While standard Lotto draws are typically independent, a hypothetical scenario might include a correlation from one draw to the next—for instance, a rule that if a particular number is chosen once, its chance changes in subsequent draws (not standard for real lotteries, but can happen in certain contrived or promotional games).
Detailed reasoning
If the events are no longer independent across consecutive drawings, the probability that an integer is missing in all draws no longer factors as a simple product of identical probabilities. We need the joint distribution across draws to compute that integer’s chance of never appearing.
This dependence could be negative correlation (numbers chosen in prior draws are less likely in subsequent draws) or positive correlation (numbers that appear once might be more likely to appear again).
Calculating E(Xᵢ) might still be straightforward if we know the marginal probability each draw picks integer i. But E(XᵢXⱼ) becomes more complicated because the draws themselves are not independent.
A pitfall is to assume each draw is “like the last one.” That approach typically breaks if there is correlation or a shift in probabilities over time. Simulation or Markov chain modeling might be needed for accurate results.
How do we handle extremely large sets, like picking from {1..10^6}, while still computing expected values and standard deviations?
In machine learning or data analytics, one might deal with very large sample spaces. For example, sampling ID numbers from a population of 10^6 or 10^9. Although the same mathematics applies, direct computation of combinatorial expressions might become impractical.
Detailed reasoning
When the set size is large and the number of draws is relatively smaller, the probability that a particular item never appears might be approximated with exponentials, i.e., (1 − 1/M)ⁿ ≈ e^(−n/M), where M is the size of the set.
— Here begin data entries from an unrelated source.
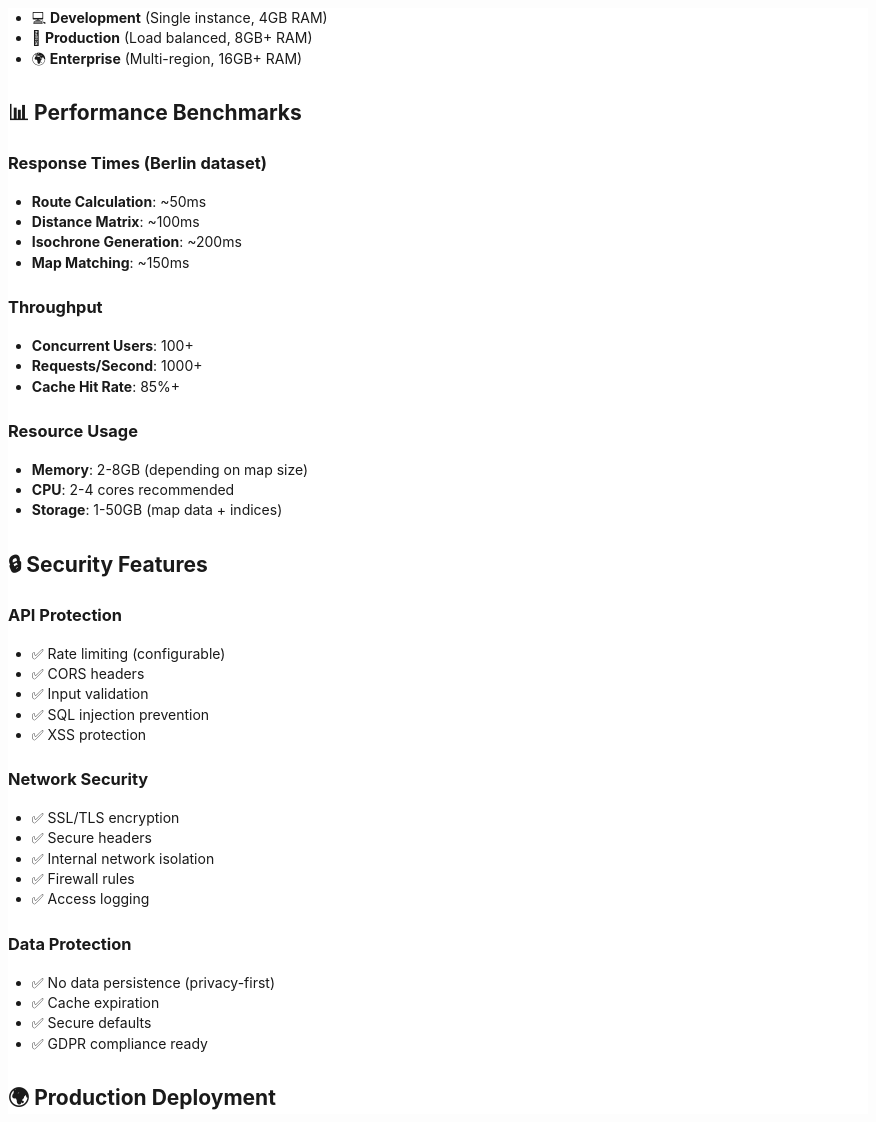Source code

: - 💻 **Development** (Single instance, 4GB RAM)
- 🏢 **Production** (Load balanced, 8GB+ RAM)
- 🌍 **Enterprise** (Multi-region, 16GB+ RAM)

## 📊 Performance Benchmarks

### Response Times (Berlin dataset)

- **Route Calculation**: ~50ms
- **Distance Matrix**: ~100ms
- **Isochrone Generation**: ~200ms
- **Map Matching**: ~150ms

### Throughput

- **Concurrent Users**: 100+
- **Requests/Second**: 1000+
- **Cache Hit Rate**: 85%+

### Resource Usage

- **Memory**: 2-8GB (depending on map size)
- **CPU**: 2-4 cores recommended
- **Storage**: 1-50GB (map data + indices)

## 🔒 Security Features

### API Protection

- ✅ Rate limiting (configurable)
- ✅ CORS headers
- ✅ Input validation
- ✅ SQL injection prevention
- ✅ XSS protection

### Network Security

- ✅ SSL/TLS encryption
- ✅ Secure headers
- ✅ Internal network isolation
- ✅ Firewall rules
- ✅ Access logging

### Data Protection

- ✅ No data persistence (privacy-first)
- ✅ Cache expiration
- ✅ Secure defaults
- ✅ GDPR compliance ready

## 🌍 Production Deployment
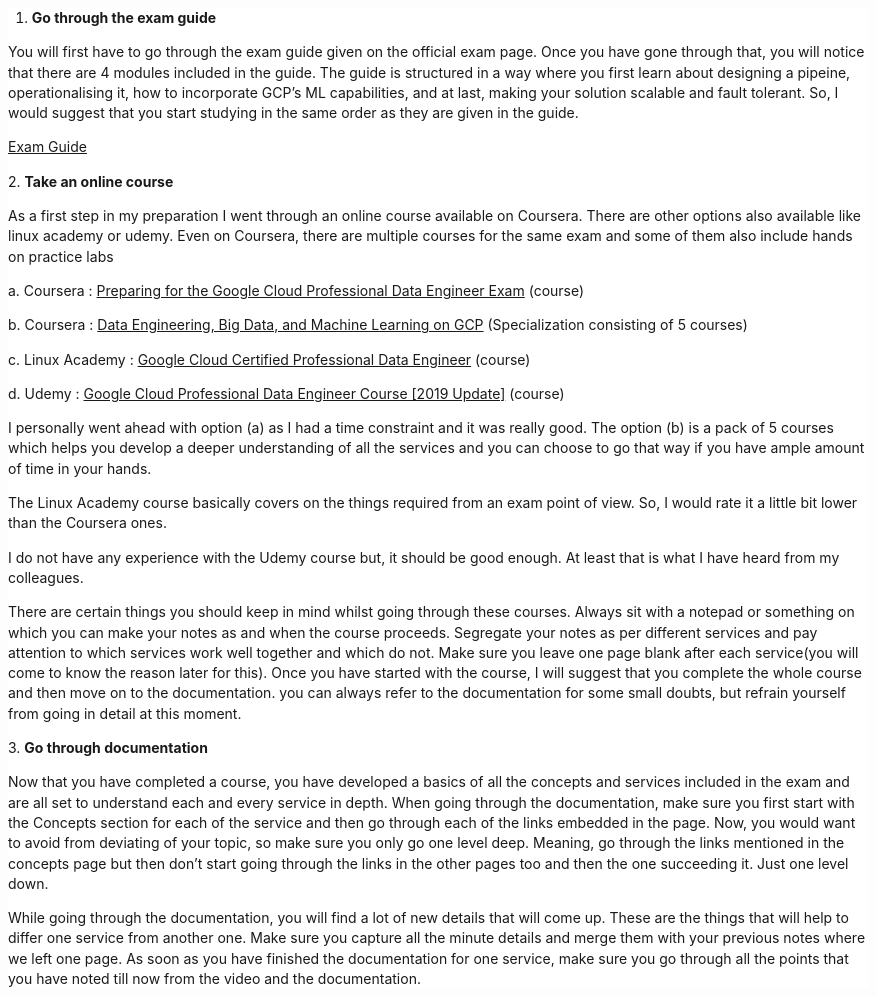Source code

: 1. **Go through the exam guide**

You will first have to go through the exam guide given on the official exam page. Once you have gone through that, you will notice that there are 4 modules included in the guide. The guide is structured in a way where you first learn about designing a pipeine, operationalising it, how to incorporate GCP’s ML capabilities, and at last, making your solution scalable and fault tolerant. So, I would suggest that you start studying in the same order as they are given in the guide.

[Exam Guide](https://cloud.google.com/certification/guides/data-engineer)

2. **Take an online course**

As a first step in my preparation I went through an online course available on Coursera. There are other options also available like linux academy or udemy. Even on Coursera, there are multiple courses for the same exam and some of them also include hands on practice labs

a. Coursera : [Preparing for the Google Cloud Professional Data Engineer Exam](https://www.coursera.org/learn/preparing-cloud-professional-data-engineer-exam) (course)

b. Coursera : [Data Engineering, Big Data, and Machine Learning on GCP](https://www.coursera.org/specializations/gcp-data-machine-learning) (Specialization consisting of 5 courses)

c. Linux Academy : [Google Cloud Certified Professional Data Engineer](https://linuxacademy.com/course/google-cloud-data-engineer/) (course)

d. Udemy : [Google Cloud Professional Data Engineer Course [2019 Update]](https://www.udemy.com/course/learn-gcp-become-a-certified-data-engineer-express-course/) (course)

I personally went ahead with option (a) as I had a time constraint and it was really good. The option (b) is a pack of 5 courses which helps you develop a deeper understanding of all the services and you can choose to go that way if you have ample amount of time in your hands.

The Linux Academy course basically covers on the things required from an exam point of view. So, I would rate it a little bit lower than the Coursera ones.

I do not have any experience with the Udemy course but, it should be good enough. At least that is what I have heard from my colleagues.

There are certain things you should keep in mind whilst going through these courses. Always sit with a notepad or something on which you can make your notes as and when the course proceeds. Segregate your notes as per different services and pay attention to which services work well together and which do not. Make sure you leave one page blank after each service(you will come to know the reason later for this). Once you have started with the course, I will suggest that you complete the whole course and then move on to the documentation. you can always refer to the documentation for some small doubts, but refrain yourself from going in detail at this moment.

3. **Go through documentation**

Now that you have completed a course, you have developed a basics of all the concepts and services included in the exam and are all set to understand each and every service in depth. When going through the documentation, make sure you first start with the Concepts section for each of the service and then go through each of the links embedded in the page. Now, you would want to avoid from deviating of your topic, so make sure you only go one level deep. Meaning, go through the links mentioned in the concepts page but then don’t start going through the links in the other pages too and then the one succeeding it. Just one level down.

While going through the documentation, you will find a lot of new details that will come up. These are the things that will help to differ one service from another one. Make sure you capture all the minute details and merge them with your previous notes where we left one page. As soon as you have finished the documentation for one service, make sure you go through all the points that you have noted till now from the video and the documentation.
The linearity of expectation still simplifies the expected count of missing items to M × e^(−n/M). But for variance calculations, we also need pairwise terms that might be approximated or bounded using expansions of e^(−2n/M), etc.
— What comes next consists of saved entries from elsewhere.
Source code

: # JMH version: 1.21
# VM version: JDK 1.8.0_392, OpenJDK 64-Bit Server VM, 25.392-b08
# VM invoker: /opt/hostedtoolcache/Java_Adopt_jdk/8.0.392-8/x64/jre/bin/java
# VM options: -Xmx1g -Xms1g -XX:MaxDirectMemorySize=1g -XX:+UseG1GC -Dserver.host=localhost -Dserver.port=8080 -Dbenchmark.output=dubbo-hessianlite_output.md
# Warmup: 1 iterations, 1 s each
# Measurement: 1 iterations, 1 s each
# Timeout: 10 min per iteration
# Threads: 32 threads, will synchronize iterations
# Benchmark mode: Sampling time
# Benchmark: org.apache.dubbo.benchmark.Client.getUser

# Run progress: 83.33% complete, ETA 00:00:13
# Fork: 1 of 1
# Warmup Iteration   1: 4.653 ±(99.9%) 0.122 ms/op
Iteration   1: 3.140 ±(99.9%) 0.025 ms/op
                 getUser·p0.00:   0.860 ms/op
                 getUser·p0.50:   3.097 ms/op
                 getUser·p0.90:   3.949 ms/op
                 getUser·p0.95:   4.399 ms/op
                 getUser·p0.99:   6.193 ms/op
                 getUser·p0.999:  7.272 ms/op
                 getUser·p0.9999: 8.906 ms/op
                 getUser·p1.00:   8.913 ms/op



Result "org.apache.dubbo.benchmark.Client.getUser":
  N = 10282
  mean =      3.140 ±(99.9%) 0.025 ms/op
A pitfall can occur if n is not small relative to M, making naive approximations inaccurate. Another pitfall is ignoring correlations. With large sets, one might rely on a Poisson or binomial approximation that is actually quite accurate in many practical regimes.
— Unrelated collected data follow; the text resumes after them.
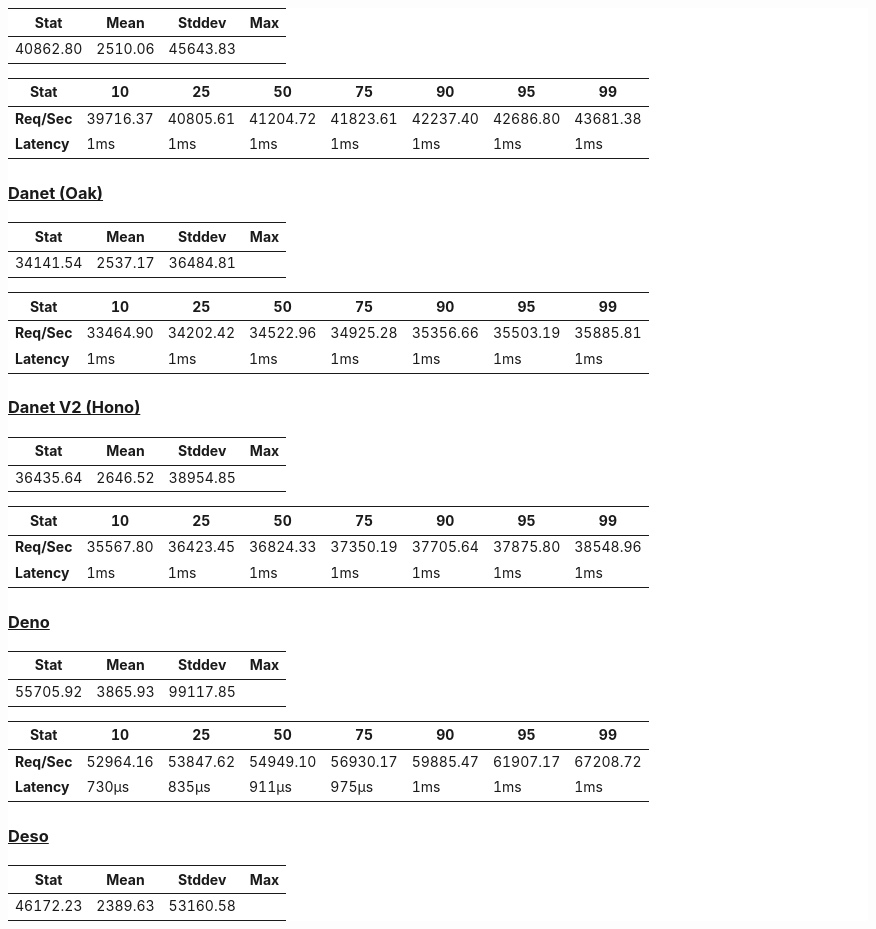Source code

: | **Stat** | Mean    | Stddev   | Max |
| -------- | ------- | -------- | --- |
| 40862.80 | 2510.06 | 45643.83 |     |

| **Stat**    | 10       | 25       | 50       | 75       | 90       | 95       | 99       |
| ----------- | -------- | -------- | -------- | -------- | -------- | -------- | -------- |
| **Req/Sec** | 39716.37 | 40805.61 | 41204.72 | 41823.61 | 42237.40 | 42686.80 | 43681.38 |
| **Latency** | 1ms      | 1ms      | 1ms      | 1ms      | 1ms      | 1ms      | 1ms      |

### [Danet (Oak)](#danet-oak)

| **Stat** | Mean    | Stddev   | Max |
| -------- | ------- | -------- | --- |
| 34141.54 | 2537.17 | 36484.81 |     |

| **Stat**    | 10       | 25       | 50       | 75       | 90       | 95       | 99       |
| ----------- | -------- | -------- | -------- | -------- | -------- | -------- | -------- |
| **Req/Sec** | 33464.90 | 34202.42 | 34522.96 | 34925.28 | 35356.66 | 35503.19 | 35885.81 |
| **Latency** | 1ms      | 1ms      | 1ms      | 1ms      | 1ms      | 1ms      | 1ms      |

### [Danet V2 (Hono)](#danet-v2-hono)

| **Stat** | Mean    | Stddev   | Max |
| -------- | ------- | -------- | --- |
| 36435.64 | 2646.52 | 38954.85 |     |

| **Stat**    | 10       | 25       | 50       | 75       | 90       | 95       | 99       |
| ----------- | -------- | -------- | -------- | -------- | -------- | -------- | -------- |
| **Req/Sec** | 35567.80 | 36423.45 | 36824.33 | 37350.19 | 37705.64 | 37875.80 | 38548.96 |
| **Latency** | 1ms      | 1ms      | 1ms      | 1ms      | 1ms      | 1ms      | 1ms      |

### [Deno](#deno)

| **Stat** | Mean    | Stddev   | Max |
| -------- | ------- | -------- | --- |
| 55705.92 | 3865.93 | 99117.85 |     |

| **Stat**    | 10       | 25       | 50       | 75       | 90       | 95       | 99       |
| ----------- | -------- | -------- | -------- | -------- | -------- | -------- | -------- |
| **Req/Sec** | 52964.16 | 53847.62 | 54949.10 | 56930.17 | 59885.47 | 61907.17 | 67208.72 |
| **Latency** | 730µs    | 835µs    | 911µs    | 975µs    | 1ms      | 1ms      | 1ms      |

### [Deso](#deso)

| **Stat** | Mean    | Stddev   | Max |
| -------- | ------- | -------- | --- |
| 46172.23 | 2389.63 | 53160.58 |     |
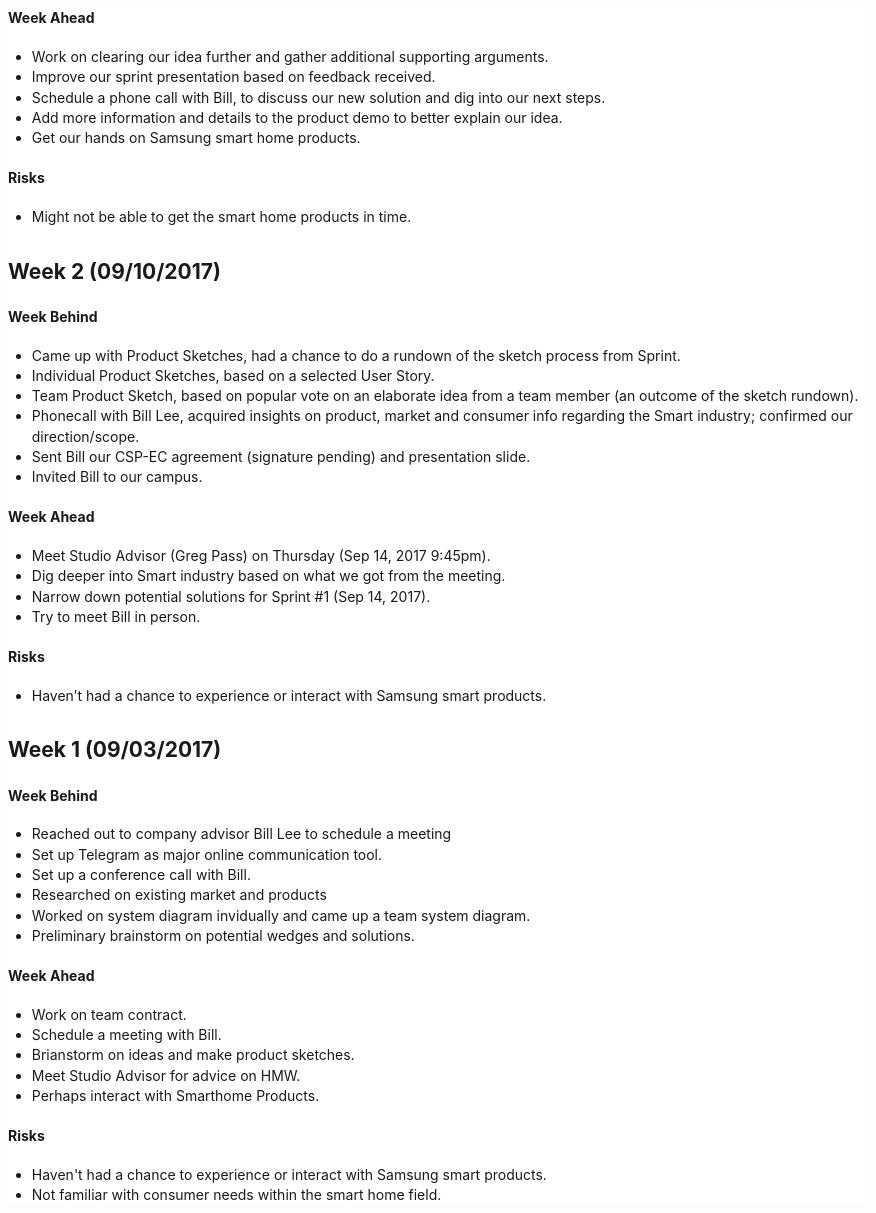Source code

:#### Week Ahead
  - Work on clearing our idea further and gather additional supporting arguments.
  - Improve our sprint presentation based on feedback received.
  - Schedule a phone call with Bill, to discuss our new solution and dig into our next steps.
  - Add more information and details to the product demo to better explain our idea.
  - Get our hands on Samsung smart home products.

#### Risks
  - Might not be able to get the smart home products in time.
  
  
## Week 2 (09/10/2017)
#### Week Behind
  - Came up with Product Sketches, had a chance to do a rundown of the sketch process from Sprint.
  - Individual Product Sketches, based on a selected User Story.
  - Team Product Sketch, based on popular vote on an elaborate idea from a team member (an outcome of the sketch rundown).
  - Phonecall with Bill Lee, acquired insights on product, market and consumer info regarding the Smart industry; confirmed our  direction/scope.
  - Sent Bill our CSP-EC agreement (signature pending) and presentation slide.
  - Invited Bill to our campus.
  
#### Week Ahead
  - Meet Studio Advisor (Greg Pass) on Thursday (Sep 14, 2017  9:45pm).
  - Dig deeper into Smart industry based on what we got from the meeting.
  - Narrow down potential solutions for Sprint #1 (Sep 14, 2017).
  - Try to meet Bill in person.

#### Risks
  - Haven’t had a chance to experience or interact with Samsung smart products.
  
  
## Week 1 (09/03/2017)
#### Week Behind
  - Reached out to company advisor Bill Lee to schedule a meeting
  - Set up Telegram as major online communication tool.
  - Set up a conference call with Bill.
  - Researched on existing market and products
  - Worked on system diagram invidually and came up a team system diagram.
  - Preliminary brainstorm on potential wedges and solutions.
  
#### Week Ahead
  - Work on team contract.
  - Schedule a meeting with Bill.
  - Brianstorm on ideas and make product sketches.
  - Meet Studio Advisor for advice on HMW.
  - Perhaps interact with Smarthome Products.
  
#### Risks
  - Haven't had a chance to experience or interact with Samsung smart products.
  - Not familiar with consumer needs within the smart home field.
In industry-scale simulations, typically a mixture of analytic approximation (for the mean) plus Monte Carlo simulation (for the variance or tail probabilities) is used.
If the question asked for higher moments or confidence intervals, how would we proceed?
We often want more than just mean and variance—perhaps a confidence interval for the actual number of missing integers or an estimate of the probability that at least k integers are missing.
Detailed reasoning
Higher moments like E((X₁ + ... + Xₙ)³) or cumulants become increasingly complex because we must consider triple intersections (for i, j, k all missing simultaneously). For example, P(Xᵢ = 1, Xⱼ = 1, Xₖ = 1) in the simplest scenario is the probability that i, j, k are all excluded in every draw.
For 3 distinct integers in an independent selection scenario, that joint probability for each draw becomes (1 − pᵢ − pⱼ − pₖ) if the draws are independent picks of a single integer from the set. For the Lotto scenario, it is the proportion of ways to pick 6 from 45 that exclude those 3 integers.
Computing confidence intervals might involve normal approximations using the mean and variance, especially if n (the number of draws) or the set size is large enough for the Central Limit Theorem to apply.
A pitfall is blindly using a normal approximation when the distribution might be heavily skewed. For example, the number of missing integers is often bounded above by the total set size, and at small or intermediate draw sizes, the distribution can be quite discrete and skewed, so a normal approximation could be poor. Bootstrapping or exact combinatorial methods might be more accurate.